Gaspolchanel.com - Walaupun Nama Karna
Cukup terkenal sebagai seorang Adipati yang gagah perkasa dari negeri Awangga,
yaitu menjadi bawahan kerajaan Astinapura, tapi sebenarnya perjalanan hidupnya
sangat sengsara.
Beruntung ketika dewi Kunthi membuangnya
saat masih bayi, Karna ditemukan oleh Rada yang merupakan istri seorang kusir
kereta.
Karna akhirnya diberi nama baru
yaitu Karna Radea yang artinya Karna anak Rada.
Kemahiran Karna menggunakan senjata
panah sebenarnya hanya karena otodidak. Ia belajar sendiri setelah hampir
setiap waktu melihat Kurawa dan Pandawa dilatih perang menggunakan panah oleh Durna.
Hingga suatu hari saat Kurawa dan
Pandawa mengadakan pertandingan menguji kemahiran prajurit dengan menggunakan
panah, Karna Radea tertarik untuk ikut serta.
Tanpa pikir panjang lagi, Karna nyelonong
masuk gelanggang minta kepada Durna supaya diperkenankan ikut bertanding dan
meyakini sanggup mengalahkan Arjuna yang dianggap murid terbaik.
Mendengar kata-kata sombong itu, Bima
naik pitam dan mencaci maki karna.
“Hei,
Kamu hanya anak pungut kusir kereta! lebih pantas memandikan kuda! dasar koplak!
Mak Clekit, karna hampir semaput dicaci dihadapan orang banyak.
Sementara itu Duryudana yang Melihat
keberanian si Karna, justru membelanya dan bahkan mengangkat Karna menjadi
Adipati di negeri Awangga.
Mak dhel. Lha kok langsung jadi pejabat? Wow, jebul Pengangkatan itu
beresifat politis.
Menurut Duryudana, Karna dapat
dijadikan andalan dalam menghadapi Pandawa, sekaligus menambah kekuatan dalam
kampanye merebut tahta kerajaan Astina.

Entri pertanyaan adegan
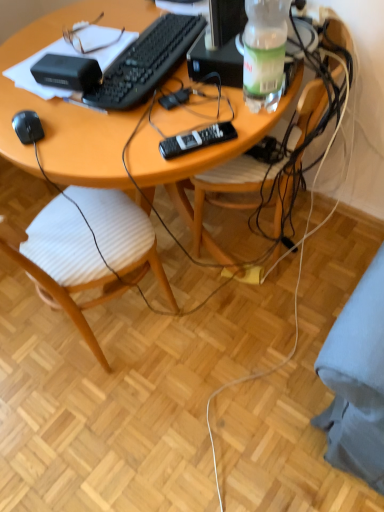
Find the location of a particular element. The width and height of the screenshot is (384, 512). free point to the right of black matte computer mouse at lower left is located at coordinates coord(96,127).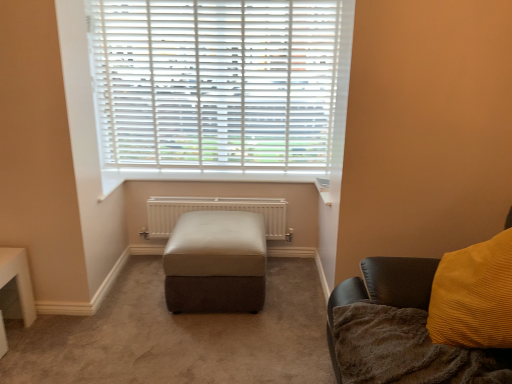
Find the location of a particular element. unoccupied region to the right of leather ottoman at center is located at coordinates (294, 302).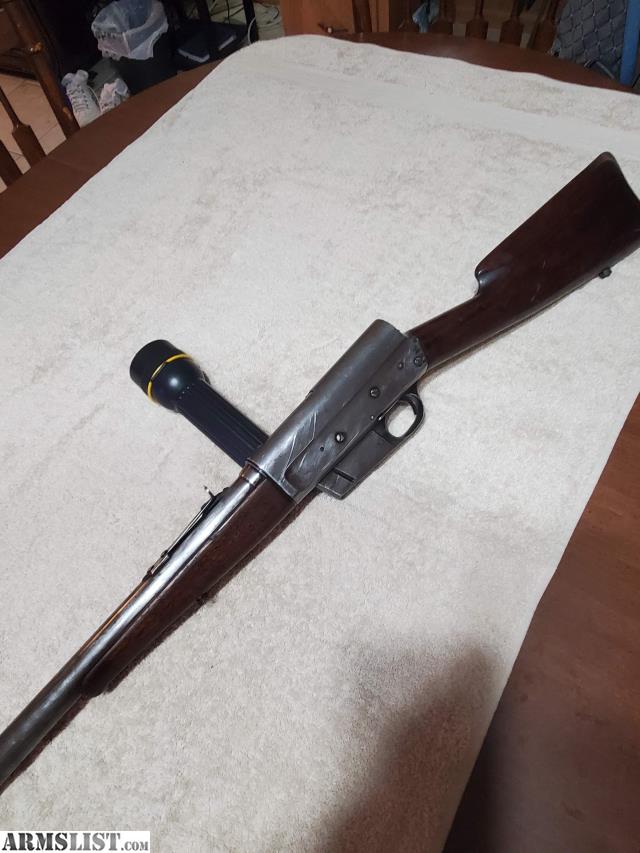
Where is `trash bag around trash can`? This screenshot has width=640, height=853. trash bag around trash can is located at coordinates (125, 36).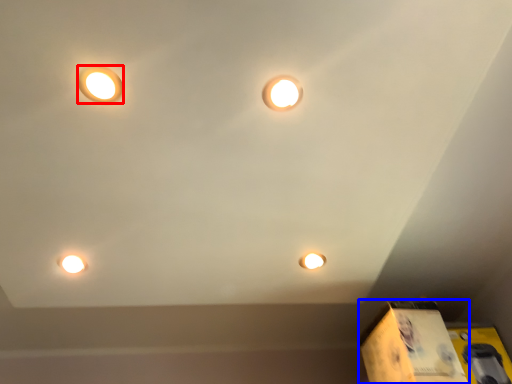
Question: Which point is further to the camera, lamp (highlighted by a red box) or cardboard box (highlighted by a blue box)?

Choices:
 (A) lamp
 (B) cardboard box

Answer: (B)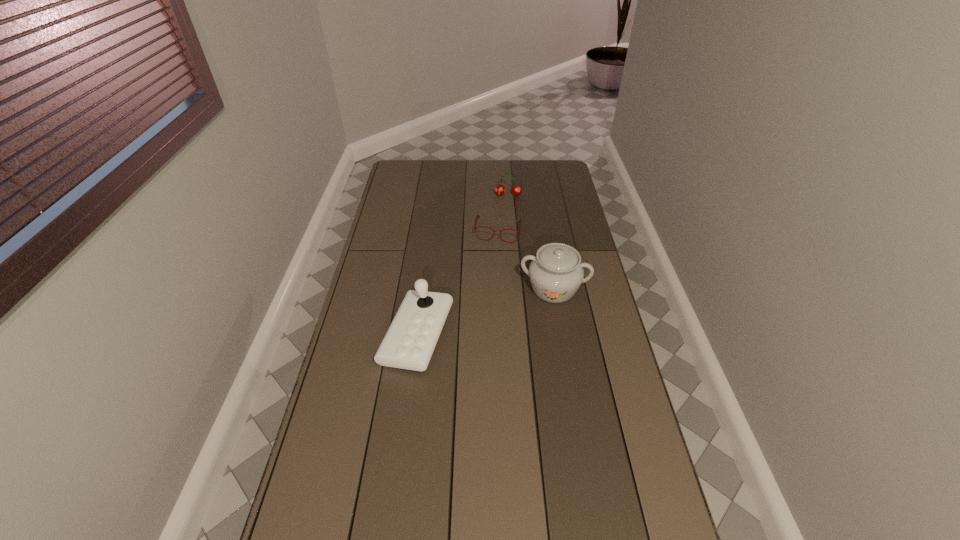
I want to click on free space on the desktop that is between the leftmost object and the chinaware and is positioned with stems pointing upwards on the cherry, so click(505, 305).

Identify the location of vacant space on the desktop that is between the joystick and the chinaware and is positioned on the face of the third nearest object. (484, 312).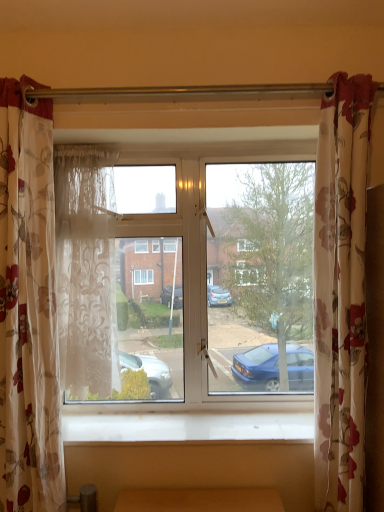
Question: Is white wood at lower center in front of or behind clear glass window at center in the image?

Choices:
 (A) front
 (B) behind

Answer: (A)

Question: Is point (69, 442) closer or farther from the camera than point (249, 381)?

Choices:
 (A) closer
 (B) farther

Answer: (A)

Question: Estimate the real-world distances between objects in this image. Which object is closer to the floral fabric curtain at right, which is the 1th curtain from right to left?

Choices:
 (A) clear glass window at center
 (B) white wood at lower center
 (C) floral fabric curtain at left, which is the 1th curtain in left-to-right order
 (D) sheer floral fabric curtain at left, which ranks as the 2th curtain in right-to-left order

Answer: (A)

Question: Which object is positioned farthest from the floral fabric curtain at left, the 3th curtain when ordered from right to left?

Choices:
 (A) clear glass window at center
 (B) floral fabric curtain at right, which is the 1th curtain from right to left
 (C) white wood at lower center
 (D) sheer floral fabric curtain at left, which ranks as the 2th curtain in left-to-right order

Answer: (B)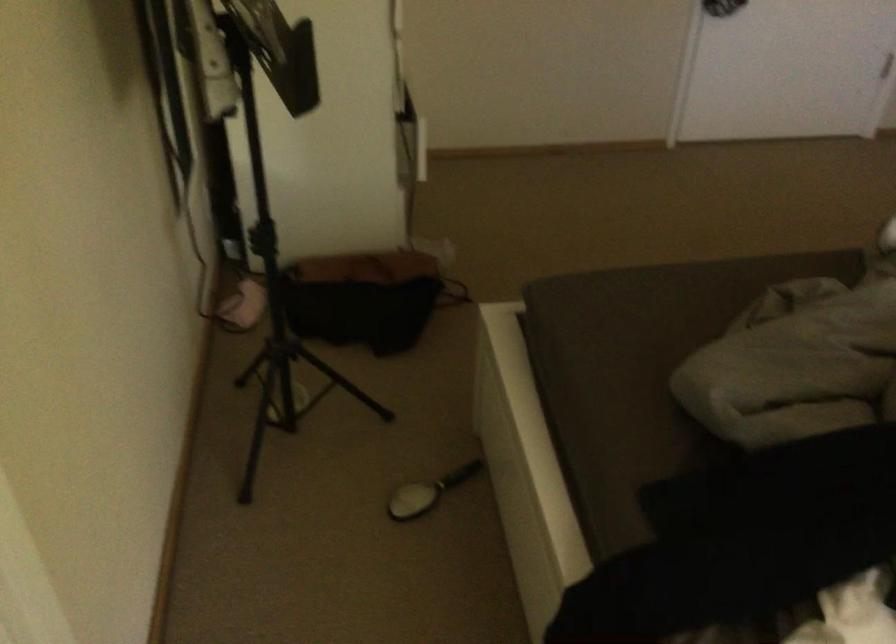
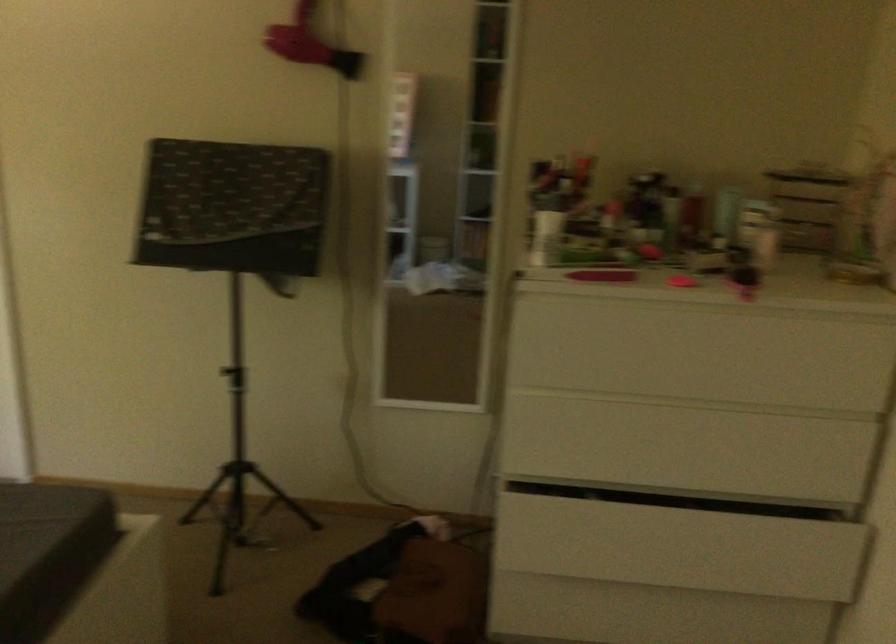
In the second image, find the point that corresponds to point 423,242 in the first image.

(435, 589)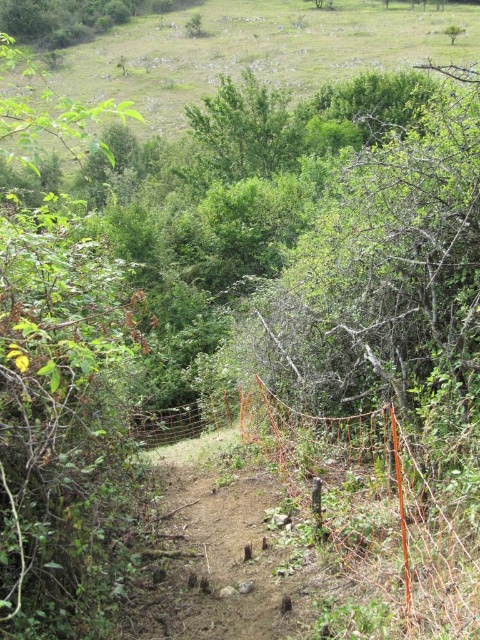
Question: Can you confirm if orange wire mesh at center is wider than orange mesh fence at center?

Choices:
 (A) yes
 (B) no

Answer: (B)

Question: Among these points, which one is farthest from the camera?

Choices:
 (A) (228, 410)
 (B) (384, 435)

Answer: (A)

Question: Which point is farther to the camera?

Choices:
 (A) (184, 422)
 (B) (315, 436)

Answer: (A)

Question: Does orange wire mesh at center have a lesser width compared to orange mesh fence at center?

Choices:
 (A) yes
 (B) no

Answer: (A)

Question: Which of the following is the closest to the observer?

Choices:
 (A) orange wire mesh at center
 (B) orange mesh fence at center

Answer: (A)

Question: Is orange wire mesh at center to the right of orange mesh fence at center from the viewer's perspective?

Choices:
 (A) yes
 (B) no

Answer: (A)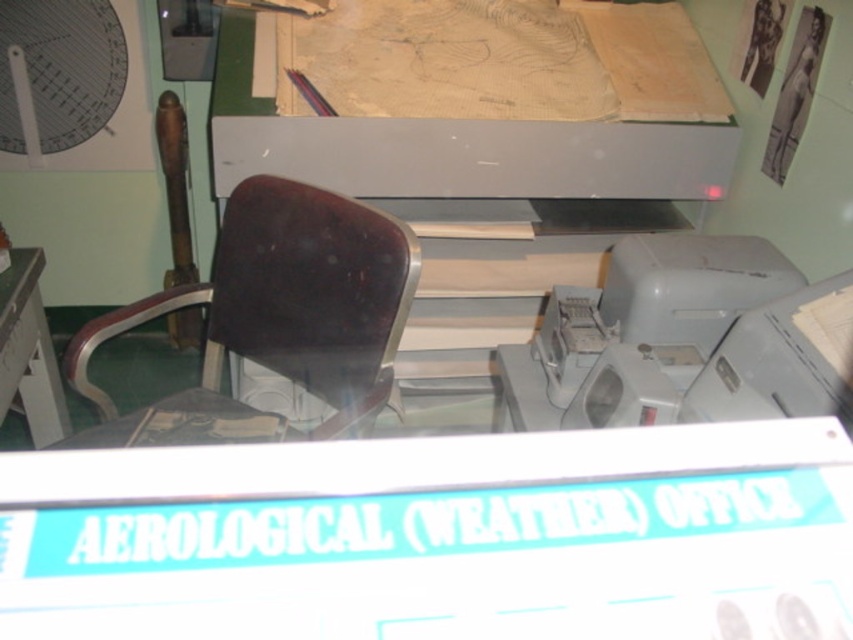
Question: Does matte white mechanical fan at upper left have a lesser width compared to white plastic table at left?

Choices:
 (A) yes
 (B) no

Answer: (B)

Question: Which point is closer to the camera?

Choices:
 (A) (62, 397)
 (B) (106, 406)

Answer: (B)

Question: Does matte white mechanical fan at upper left have a larger size compared to white plastic table at left?

Choices:
 (A) no
 (B) yes

Answer: (A)

Question: Which of the following is the closest to the observer?

Choices:
 (A) (73, 83)
 (B) (221, 422)
 (C) (44, 396)

Answer: (B)

Question: Which point is farther to the camera?

Choices:
 (A) (143, 412)
 (B) (33, 340)

Answer: (B)

Question: Is matte white mechanical fan at upper left to the right of white plastic table at left from the viewer's perspective?

Choices:
 (A) yes
 (B) no

Answer: (B)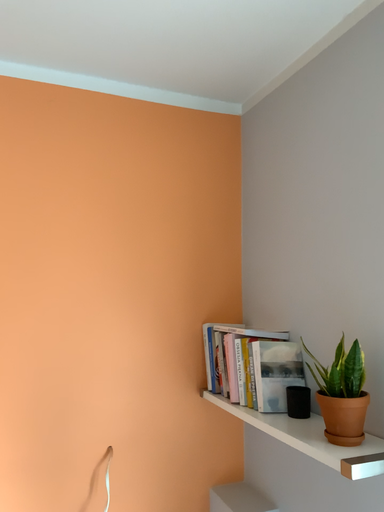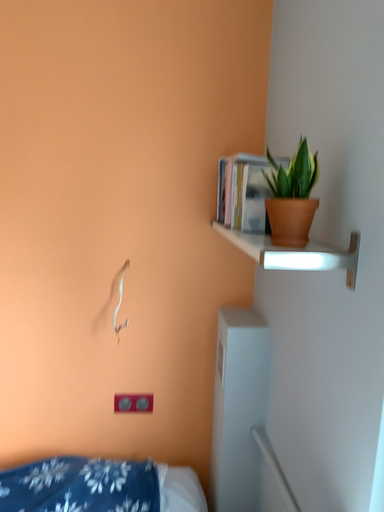
Question: Which way did the camera rotate in the video?

Choices:
 (A) rotated left
 (B) rotated right

Answer: (A)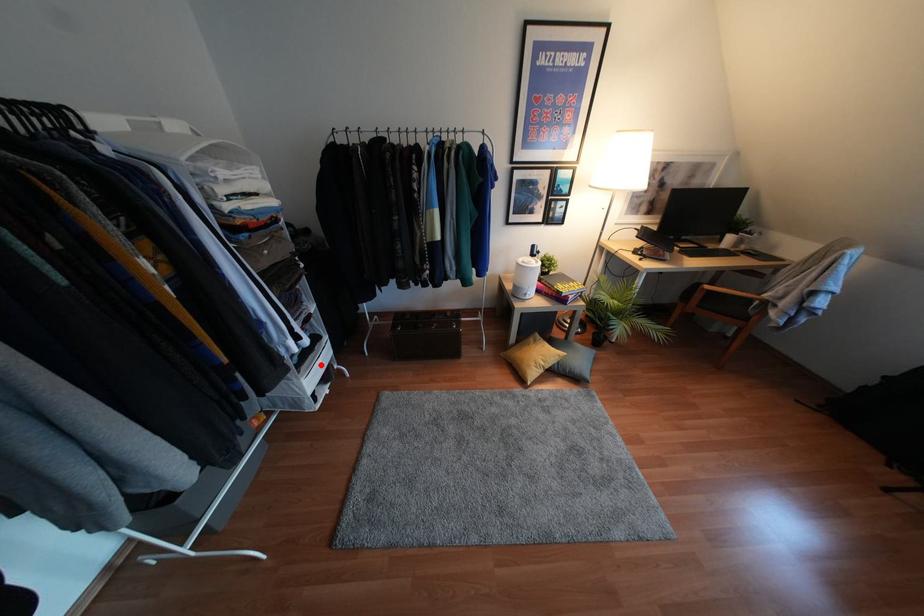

Tugas.
• A. Sebutkan semua tokoh perorangan yang disebut namanya dalam teks tentang Karna, tanpa menghitung kelompok seperti Kurawa dan Pandawa.
• B. Teruskan teks tentang Karna mulai setelah kalimat terakhirnya.

Jawaban Berurutan.
• A. Karna, Kunthi, Rada, Durna, Arjuna, Bima, Duryudana

• B.
Karna yang belum tau politik hanya
hah hoh saja dan merasa gumbira. Dengan spontan si Karna bersumpah bahwa Ia
Akan membela Kurawa sampi tetes darah yang penghabisan.
Sementara itu Dewi Kunti yang hadir
menyaksikan pertandingan hatinya senang bercampur sedih. Senang karena melihat
anak yang dulu dihanyutkan di sungai masih hidup dan telah menjadi seorang
ksatria yang gagah dan tampan. Namun juga merasa sedih, disebabkan tidak dapat
menemui karena takut rahasianya diketahui.
Yang lebih merisaukan hati Dewi
Kunti adalah ketika mendengar sumpah Karna yang akan memebela Kurawa sampai
mati. Timbul kekhawatiran Kunthi bahwa kedua anak kandungnya akan saling
bermusuhan.
Kekhawatiran itu pasti menjadi
kenyataan dengan akan terjadinya pertumpahan darah antara Pandawa dan Kurawa
dalam perang Baratayudha. Maka bergegaslah kunthi menemui Adipati Karna.
Setelah berdiskusi dengan Kresna
bergegaslah Kunthi menemui Adipati Karna.
“Raden, engkau adalah anakku, darah
dagingku yang ketika bayi ibu hanyutkan di sungai, Dan Pandawa adalah
adik-adikmu sekandung. Hati ibu akan hancur menyaksikan anak-anak kandungku
saling membunuh.”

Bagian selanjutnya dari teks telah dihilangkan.